Koziara et al. reported an increased permeability, elasticity, and swelling of cellulose acetate semipermeable membranes used
for osmotic drug delivery in 0-60% ethanol solutions (28). Although drug release from the analyzed osmotic-controlled release
oral deilvery systems increased slightly, it was fully controlled, and no morphological changes to the dosage form occurred.
The system maintained its functionality, and no potential for dose dumping was reported.
Roberts et al. studied the influence of alcohol on the release of aspirin from HPMC matrix tablets (29).
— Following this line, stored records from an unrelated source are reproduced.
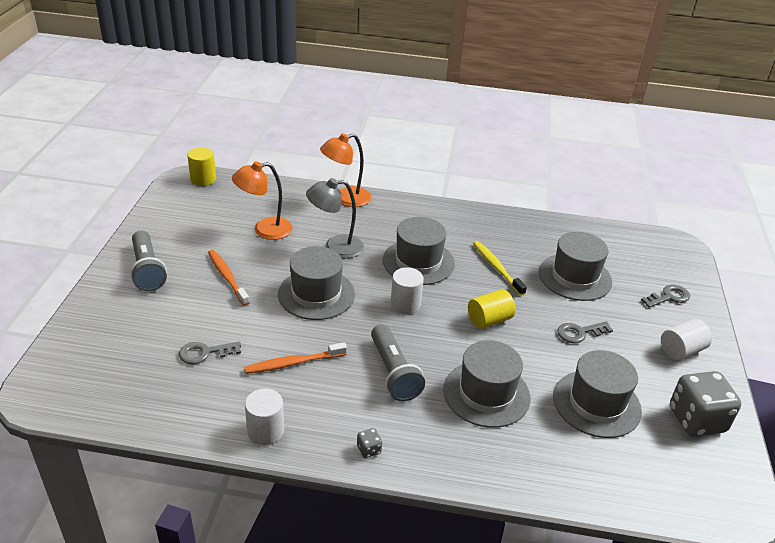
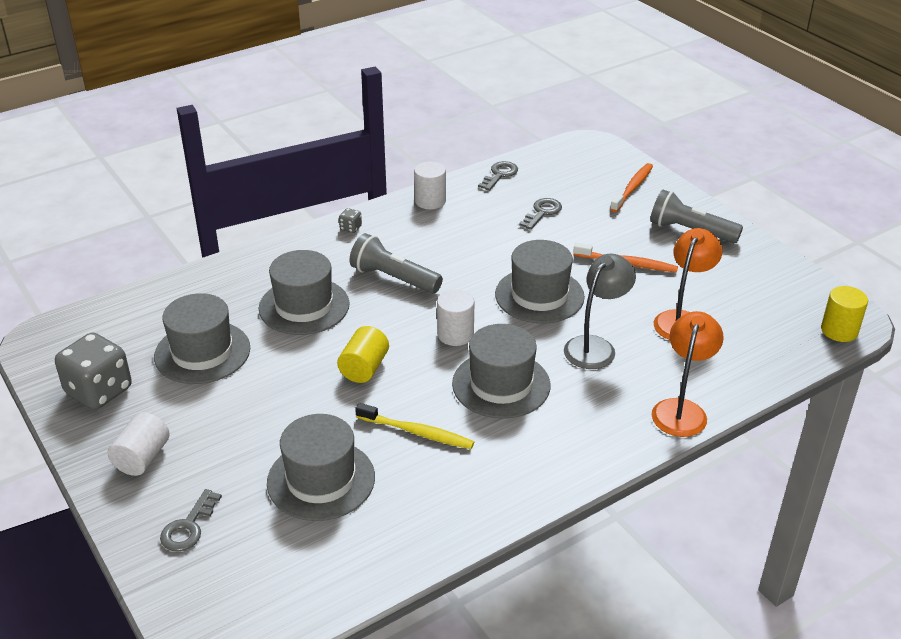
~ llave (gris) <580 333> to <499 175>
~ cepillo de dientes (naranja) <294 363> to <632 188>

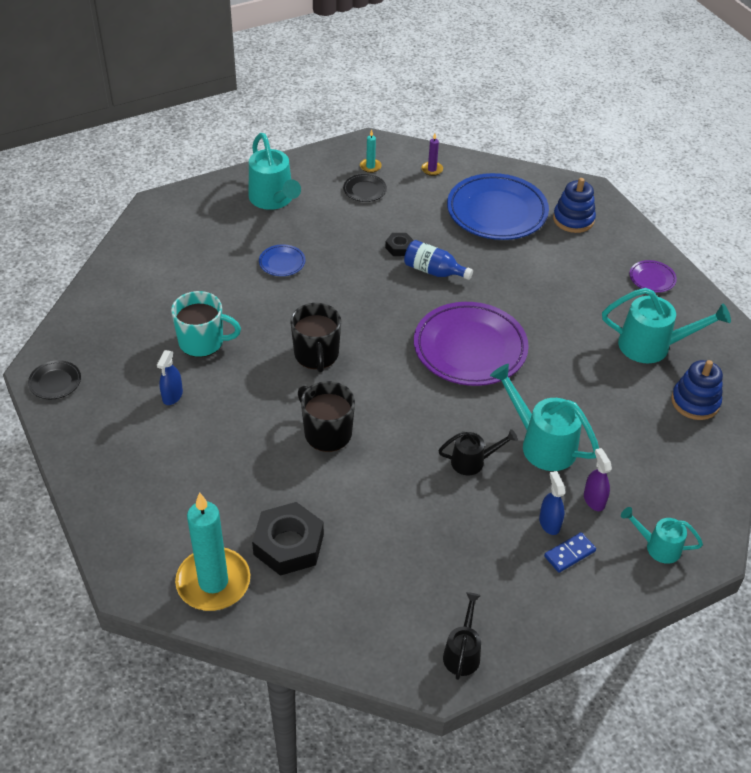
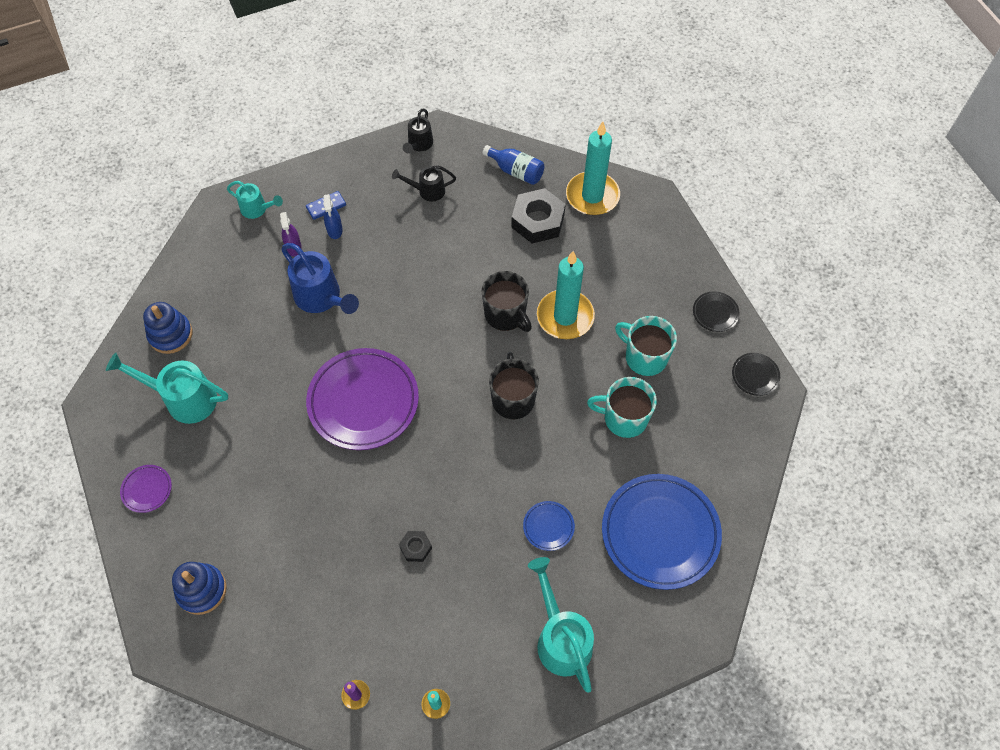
~ plato (azul) <497 212> to <660 533>
~ plato (negro) <364 190> to <715 313>
~ botella (azul) <433 271> to <516 171>
~ pulverizador (azul) <172 396> to taza (turquesa) <645 357>
~ regadera (turquesa) <542 443> to regadera (azul) <321 298>
~ regadera (negro) <472 462> to <427 191>
+ vela (turquesa) <565 316>

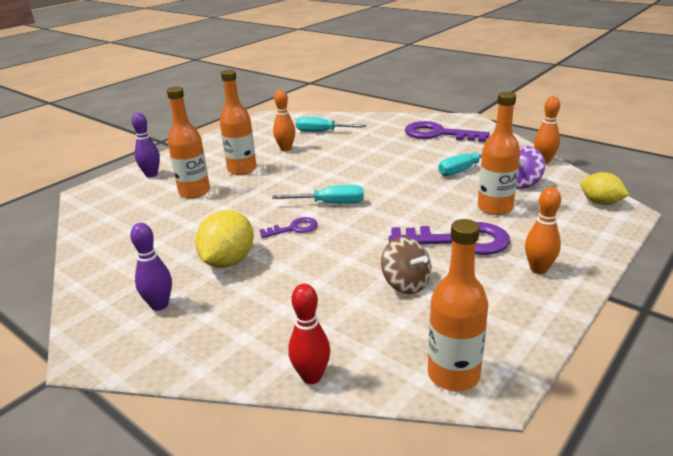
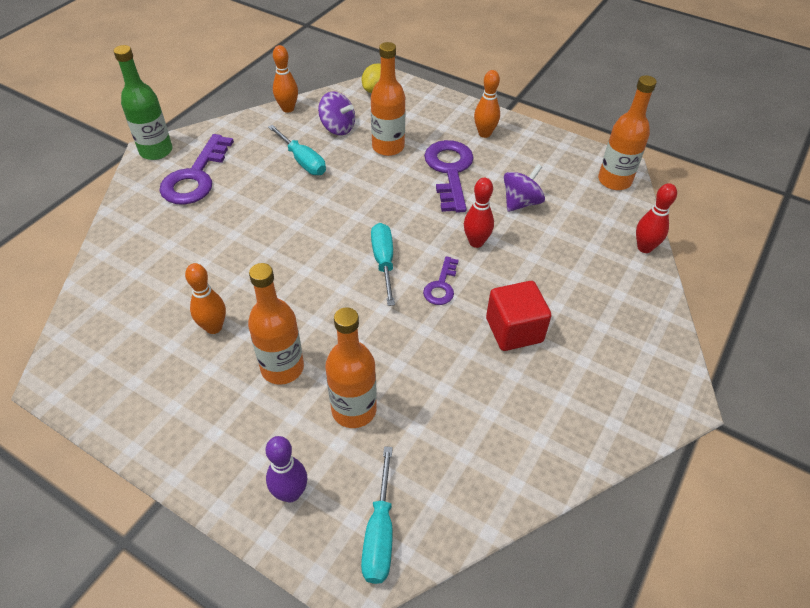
~ destornillador (turquesa) <322 132> to <380 532>
~ limón (amarillo) <228 261> to cubo (rojo) <514 330>
~ llave (morado) <294 228> = <441 286> 135 degrees counterclockwise
- bolo (morado) <159 305>
~ peonza (marrón) <405 284> to peonza (morado) <521 202>
+ botella (verde) <156 151>
+ bolo (rojo) <476 242>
They found that ethanol
retarded hydration of the polymer and produced a more rapid initial drug dissolution but overall did not result in dose-dumping.
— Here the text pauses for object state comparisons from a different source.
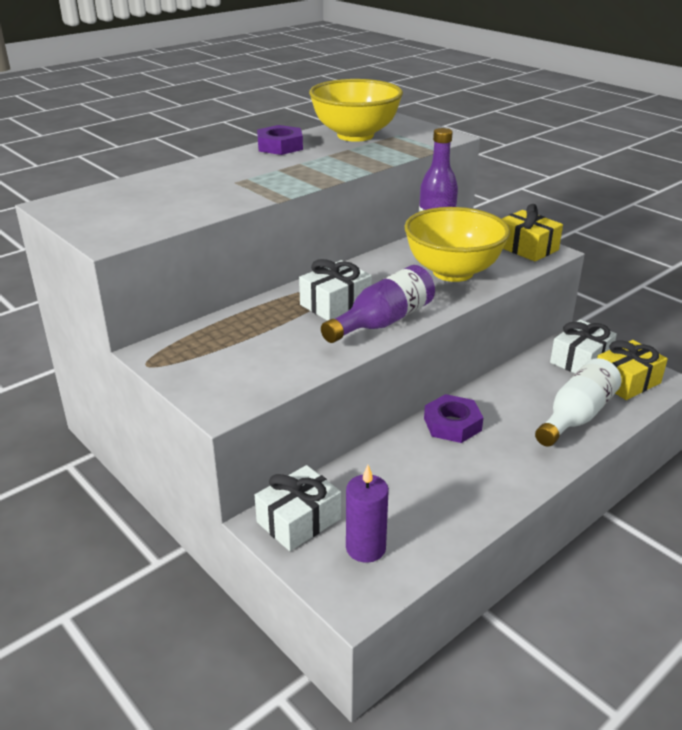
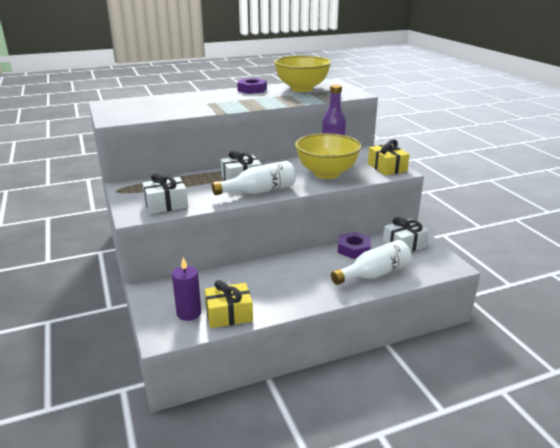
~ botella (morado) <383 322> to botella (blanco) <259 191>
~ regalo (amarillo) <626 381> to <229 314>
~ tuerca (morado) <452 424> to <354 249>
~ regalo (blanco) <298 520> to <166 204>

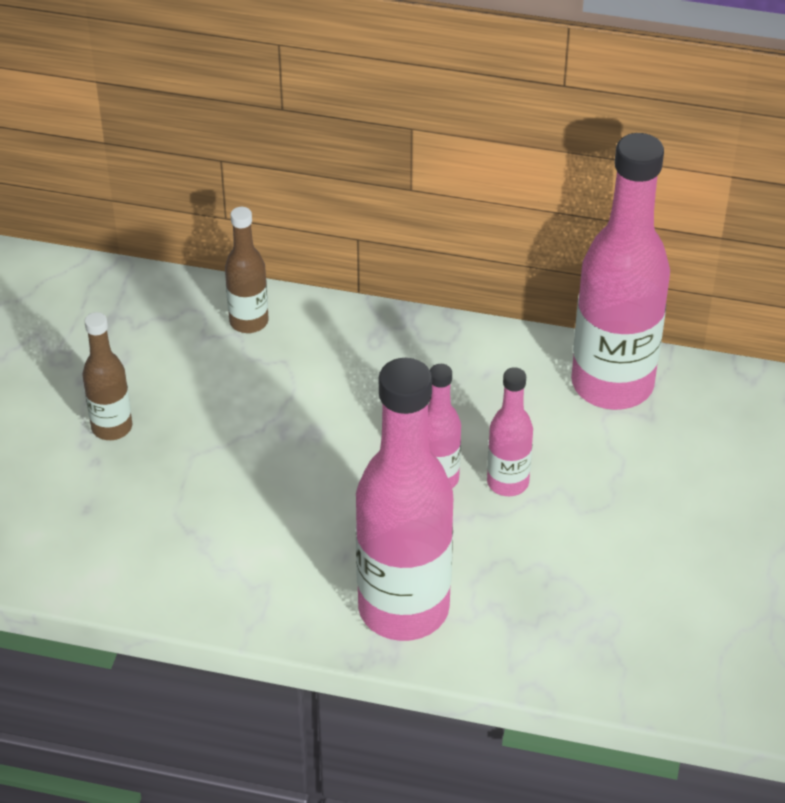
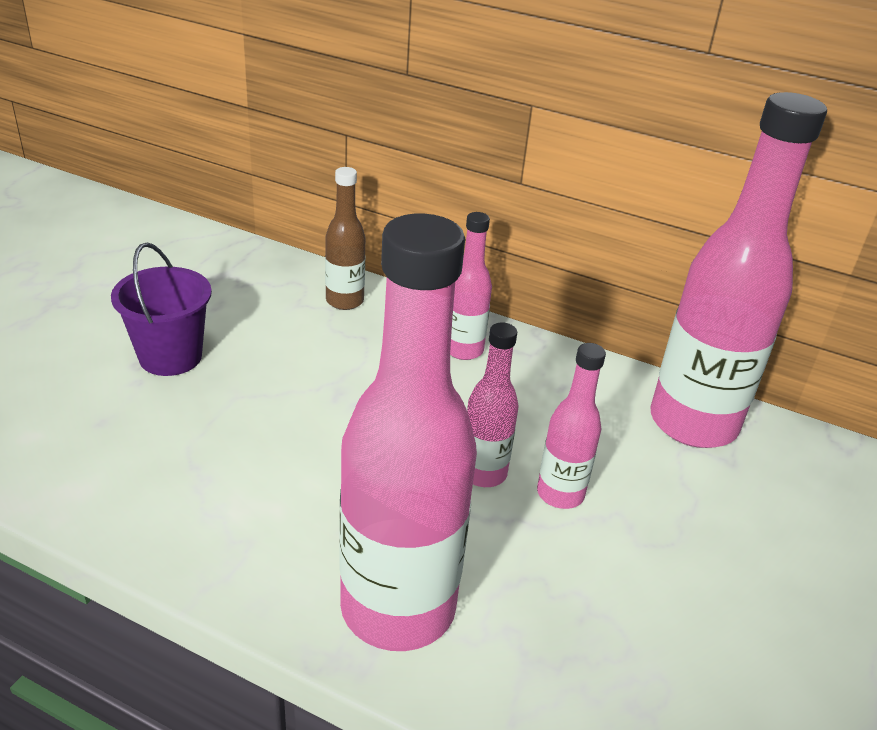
~ botella (marrón) <112 427> to balde (morado) <170 357>
+ botella (rosa) <463 350>

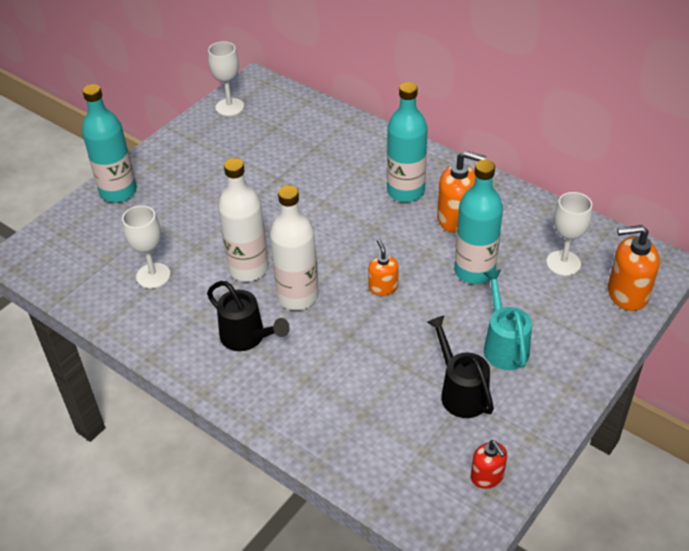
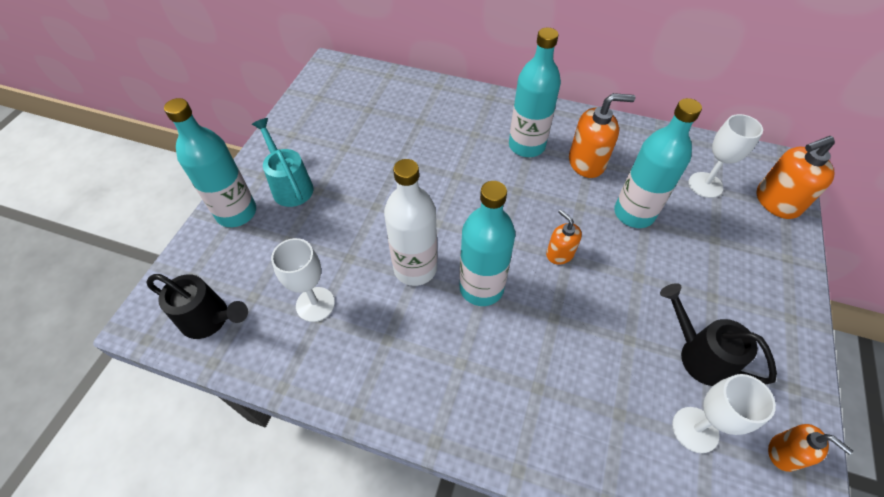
~ copa (blanco) <229 107> to <695 429>
~ botella (blanco) <298 296> to botella (turquesa) <481 287>
~ regadera (turquesa) <503 345> to <290 185>
~ regadera (negro) <247 338> to <210 319>
~ dispensador de jabón (rojo) <487 476> to dispensador de jabón (naranja) <784 453>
The influence of ethanol on the in vitro release of opioid drugs from various ER formulations (e.g., tablets, capsules, and suspensions) was examined by Walden et
al. An extrapolation of the findings to the likely outcome in vivo indicated no risk of dose dumping (27).
Traynor et al. studied the potential for dose dumping in hydro-alcoholic media from three commercially available opioid analgesic
(tramadol) formulations. The formulations provided 24-h dissolution using release-controlling coatings (30). The authors found
that for two products (Ultram ER tablets and T-long capsules), the release of tramadol significantly increased in the presence
of alcohol. Conversely, a decrease in the rate of drug release in hydro-alcoholic media was recorded for Tridural ER tablets.
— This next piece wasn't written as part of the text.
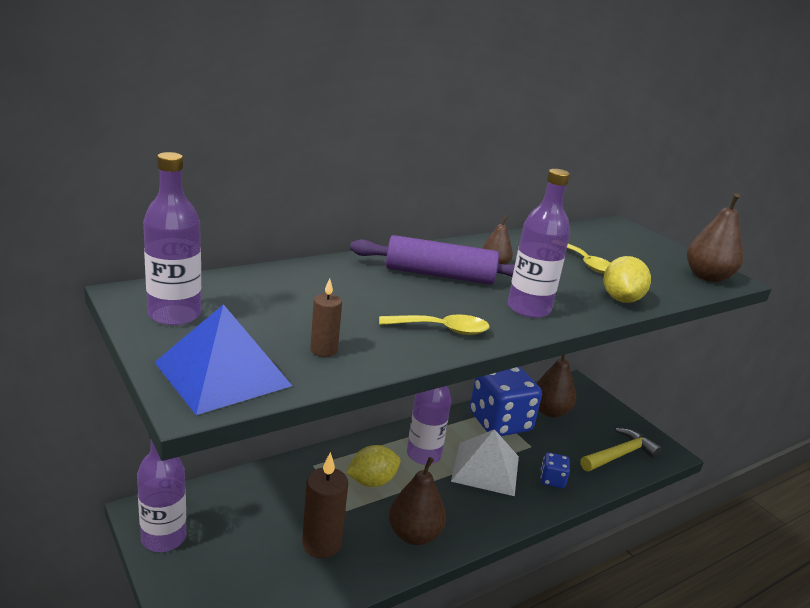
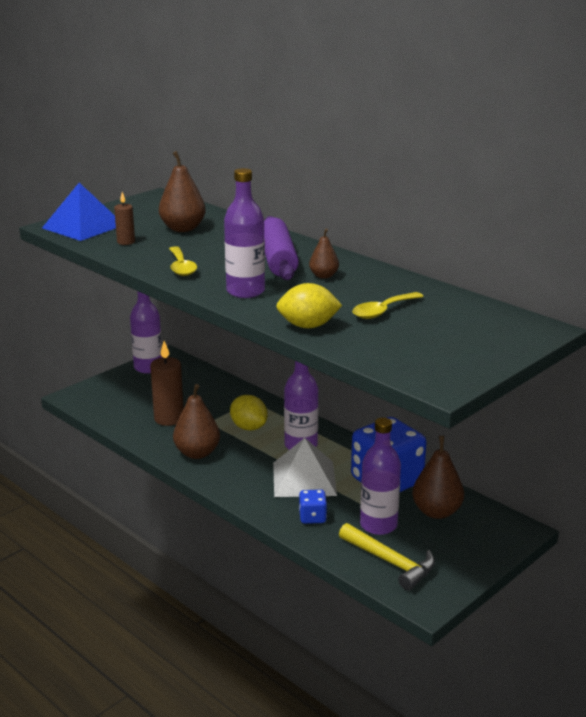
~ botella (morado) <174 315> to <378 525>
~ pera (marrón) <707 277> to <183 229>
Skalsky et al. analyzed the effect of alcoholic beverage concentrations up to 40% (v/v) on model highly water-soluble drugs,
diltiazem hydrochloride (HCl) and metoprolol succinate, using both methacrylic copolymers and HPMC in matrix formulations
(22). Drug- release behavior was unchanged in all media. However, the authors suggested a significant difficulty in correlating
in vitro data to potential in vivo results due to the unpredictable effect of alcohol on absorption, metabolism, and excretion from the human body.
Levina et al. investigated the effect of hydro-alcoholic solutions on hydration, gel formation, and drug release from HPMC
ER tablets and reported that hydro-alcoholic media containing up to 40% ethanol did not affect the performance of the matrices
(18). Investigation of the effect of hydro-alcoholic solutions on textural and rheological properties of various controlled-release
grades of hypromellose was also described by Missaghi et al. (31).
According to Ager et al., the effect of ethanol on pseudoephedrine HCl from HPMC ER matrix systems depended on the qualitative
and quantitative composition of the tablets (32). The authors claimed that the drug release may be affected when using a filler
with decreased solubility in ethanol (e.g., lactose or starch) and formulations containing fillers that have both poor aqueous
and ethanol solubility (e.g., microcrystalline cellulose) might have no effect on drug release.
The influence of hydro-alcoholic media on PEO ER matrices has not yet been investigated. This research studies the influence
of hydro-alcoholic media on the hydration and swelling properties of pure PEO compacts manufactured using different viscosity
grade of Polyox, and drug release from ER matrices using two model drugs with different aqueous solubilities.